## INSTRUCTIONS TO FOLLOW
What is needed here is a faithful repeat of every entry, with no character changed.
• • • • •
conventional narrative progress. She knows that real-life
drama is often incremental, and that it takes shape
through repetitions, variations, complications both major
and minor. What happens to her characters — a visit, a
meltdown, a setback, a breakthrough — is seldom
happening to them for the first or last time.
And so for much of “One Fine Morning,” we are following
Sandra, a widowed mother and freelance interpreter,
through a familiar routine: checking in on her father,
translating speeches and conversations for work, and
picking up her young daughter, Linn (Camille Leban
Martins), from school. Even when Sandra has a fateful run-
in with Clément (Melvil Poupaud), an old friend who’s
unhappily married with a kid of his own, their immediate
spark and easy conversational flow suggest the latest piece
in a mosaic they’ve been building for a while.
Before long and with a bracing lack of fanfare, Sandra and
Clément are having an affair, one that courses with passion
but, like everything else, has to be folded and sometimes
• • • • •
## TASK OUTPUT
conventional narrative progress. She knows that real-life
drama is often incremental, and that it takes shape
through repetitions, variations, complications both major
and minor. What happens to her characters — a visit, a
meltdown, a setback, a breakthrough — is seldom
happening to them for the first or last time.
And so for much of “One Fine Morning,” we are following
Sandra, a widowed mother and freelance interpreter,
through a familiar routine: checking in on her father,
translating speeches and conversations for work, and
picking up her young daughter, Linn (Camille Leban
Martins), from school. Even when Sandra has a fateful run-
in with Clément (Melvil Poupaud), an old friend who’s
unhappily married with a kid of his own, their immediate
spark and easy conversational flow suggest the latest piece
in a mosaic they’ve been building for a while.
Before long and with a bracing lack of fanfare, Sandra and
Clément are having an affair, one that courses with passion
but, like everything else, has to be folded and sometimes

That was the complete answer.